Mit der Weiblichkeit wird bewusst und unbewusst Natur identifiziert, den Weibern als naturhaften Wesen deshalb auch der Verfall, ja die Zerstörungslust. Frauen sind Teil der Welt der Affekte, des Begehrens und der Lüste. Und indem sie das männliche Begehren entfachen, erlangen sie Gewalt über das männliche Geschlecht und damit über die Ordnung des Gemeinwesens. Um seine Männlichkeit nicht zu verlieren und nicht als Individuum unterzugehen, schützt der Mann sich durch Verpanzerung. So entsteht das männliche Vernunftsubjekt in einer Art „zweiter Geburt“, die nichts der Natur, aber alles sich selbst und seinem Willen verdankt. Auf der Ebene des Bewusstseins wird das Bild des tadellosen und wahrhaftigen Mannes aufrechterhalten, während auf der namenlosen Ebene des Unbewussten unaufhörlich das weibliche Begehren und die Schuld zirkulieren. Adorno sagt: „Fürchterliches hat die Menschheit sich antun müssen, bevor der identische, zielgerichtete Charakter entstanden ist.“ Man müsste genauer sagen: der des männlichen Vernunftsubjektes.
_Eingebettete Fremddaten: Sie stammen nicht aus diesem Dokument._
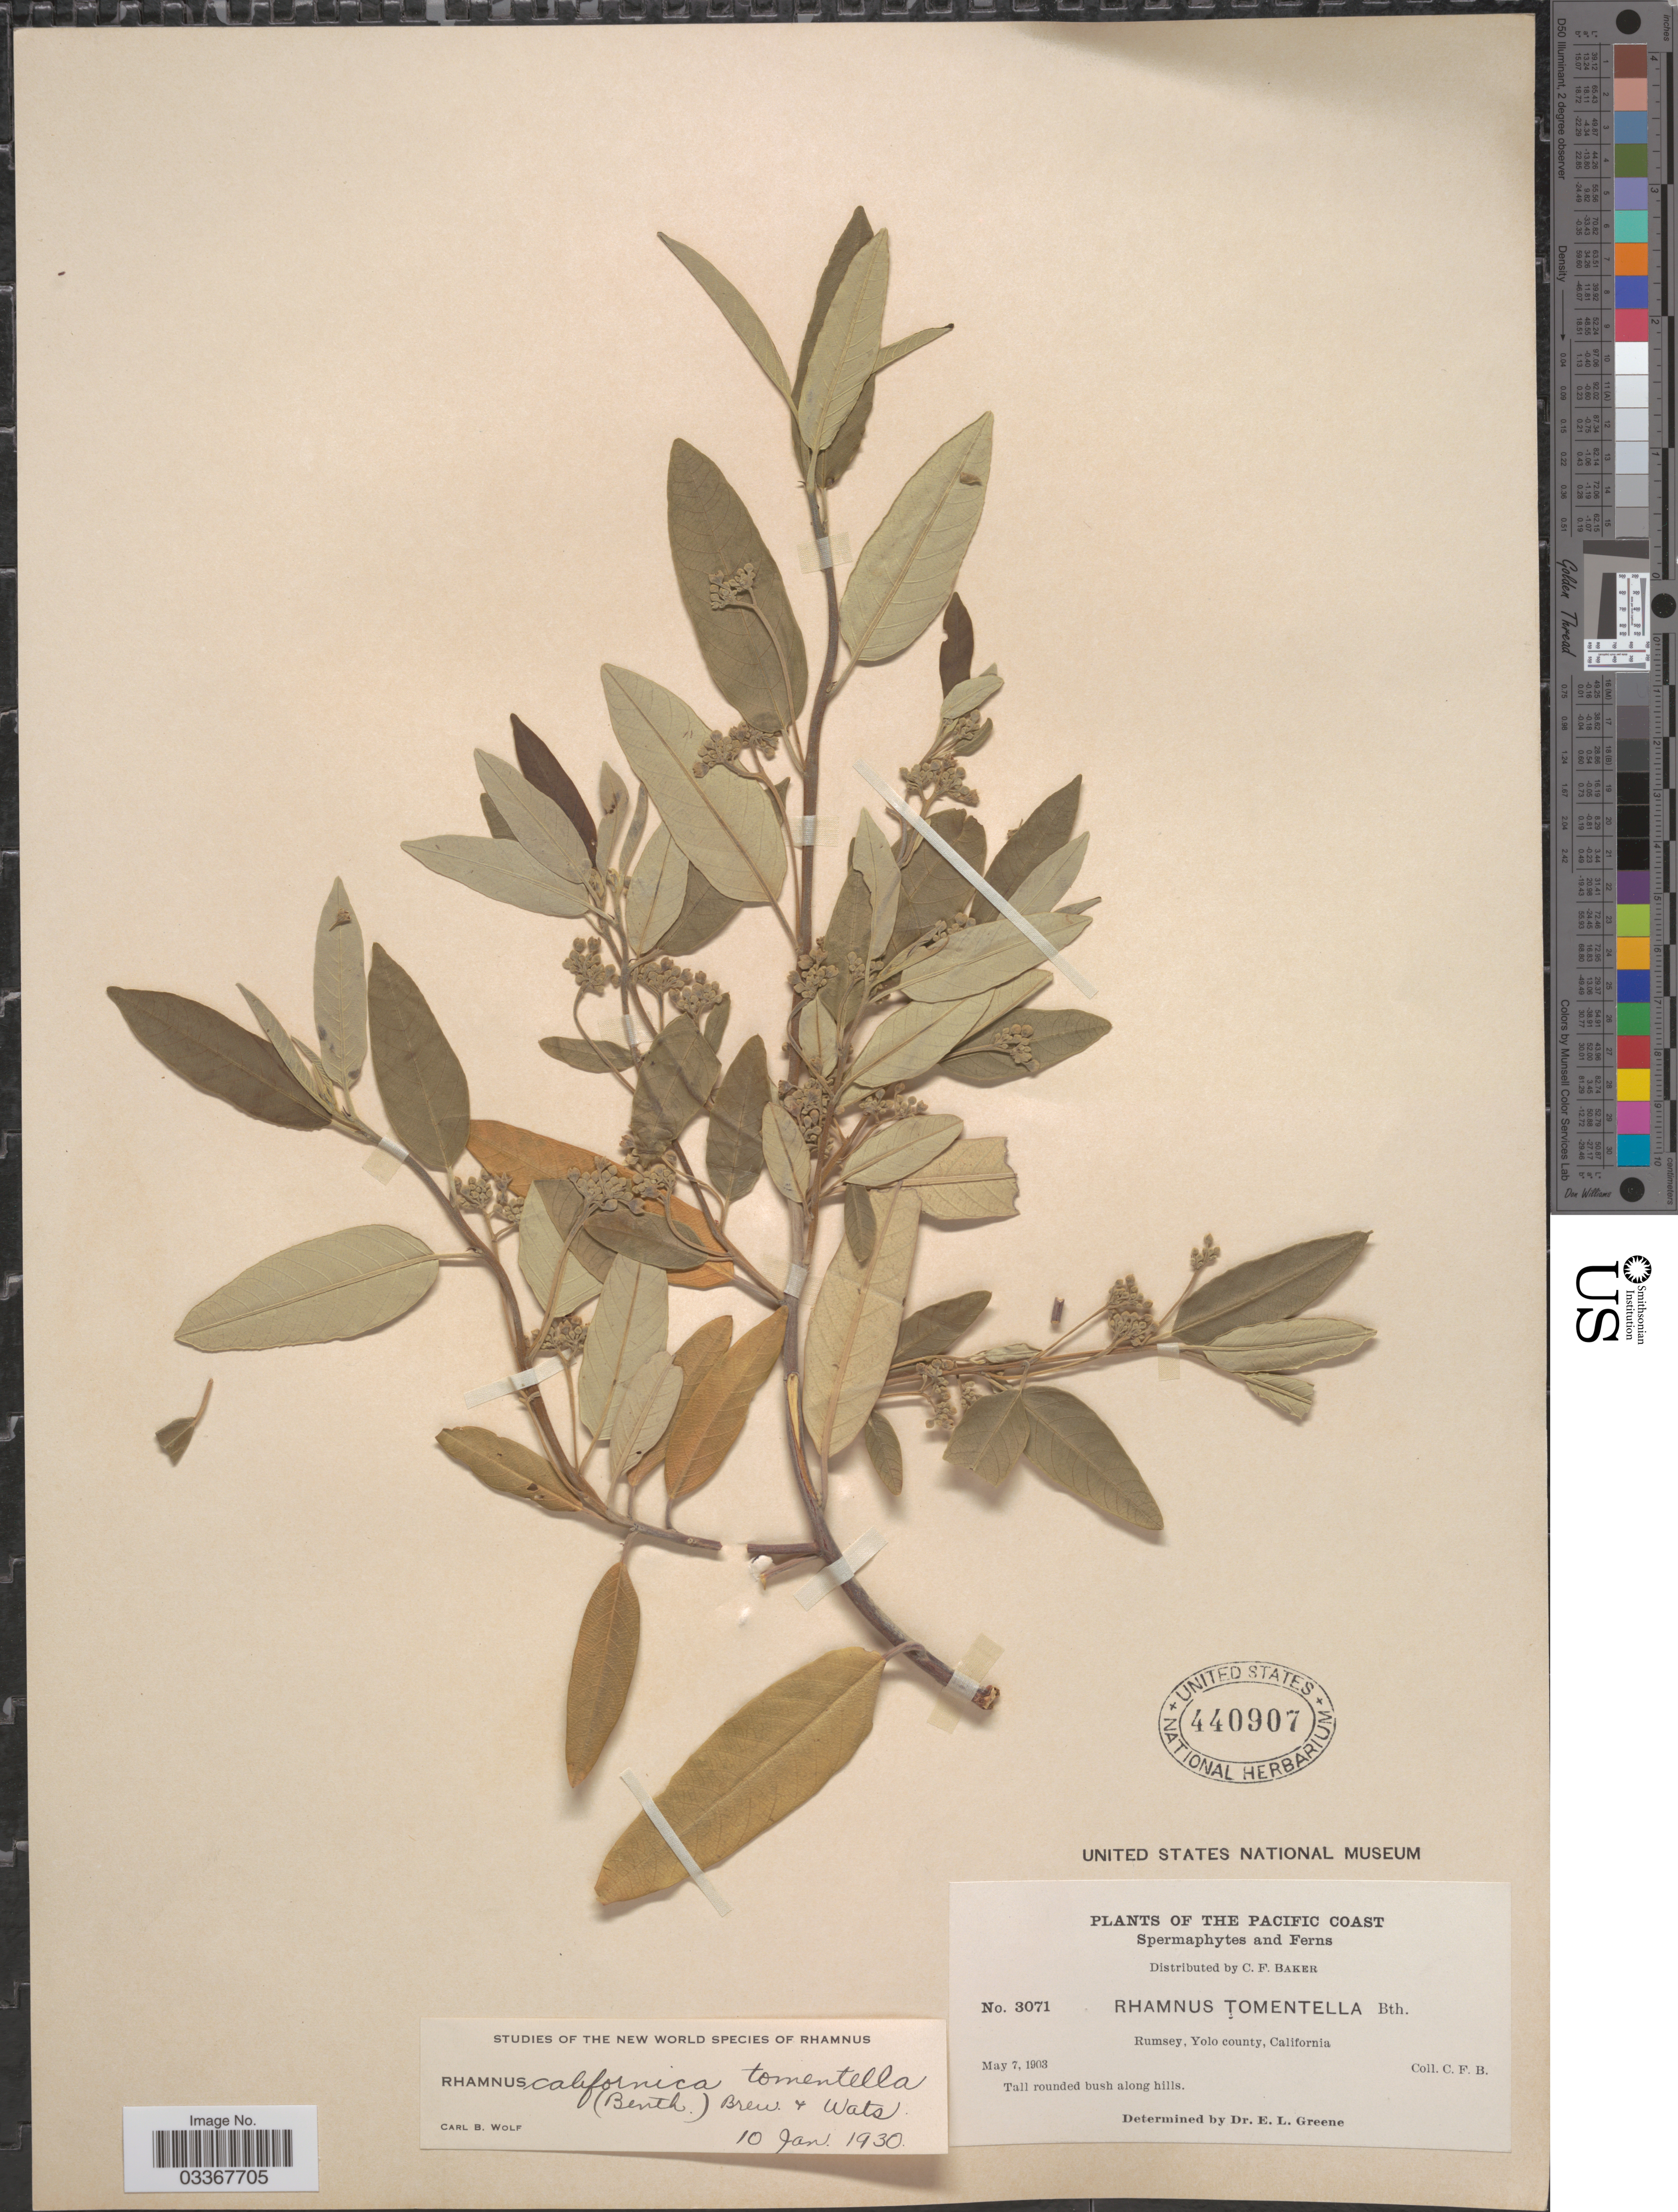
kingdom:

Das Ganze war ein geschlossenes, kohärentes System einer männlichen Ökonomie der Zeugung unter Ausschluss der Produktivität der Frau. Aber in ihm lebt eine unterschwellige Angst vor weiblicher Macht. Auch jedes männliche Vernunftsubjekt hat ja eine Mutter, die erste und dann vielleicht auch die letzte Frau, der der Mann gehorchen muss. In der frühen Kindheit verkörpert sie die Macht schlechthin. Die Vorstellung, dass die Mutter, der man sein Leben verdankt, dieses auch hätte verwerfen können, selbst die Idee, dass reale Mütter gefährlich und böse sein können, widerspricht unserem Lebensinteresse so sehr, dass wir diesen Einsichten ausweichen und sie verdrängen. Auf die Mutter zu vertrauen ist eine anthropologische Notwendigkeit. So bleibt diese frühkindliche Erfahrung mit weiblicher Macht im Halbdämmer des Bewusstseins oder wird ins Unbewusste verdrängt. Aber sie verschwindet nicht und lebt weiter als Angst oder Misstrauen. Denn wenn der Mann sich auf das Begehren einlässt, begegnet er ihr wieder, dieser Macht. Die Frau, durch die Gesellschaft behindert, ist Meisterin in der Waffe der Unterdrückten, der List. Sie unterläuft mit Täuschungen und Intrigen, Schmeicheleien und Lügen die männliche Herrschaft, um ihren Willen doch noch auf Schleichwegen durchzusetzen. Es ist kein Zufall, dass Verfilmungen nach den Romanen von Jane Austen in letzter Zeit zahlreich waren. Denn hier erscheint noch einmal die gesellschaftliche Ordnung, in deren emotionalen Strukturen wir auch heute noch weitgehend gefangen sind, obwohl die Welt sich grundlegend gewandelt hat.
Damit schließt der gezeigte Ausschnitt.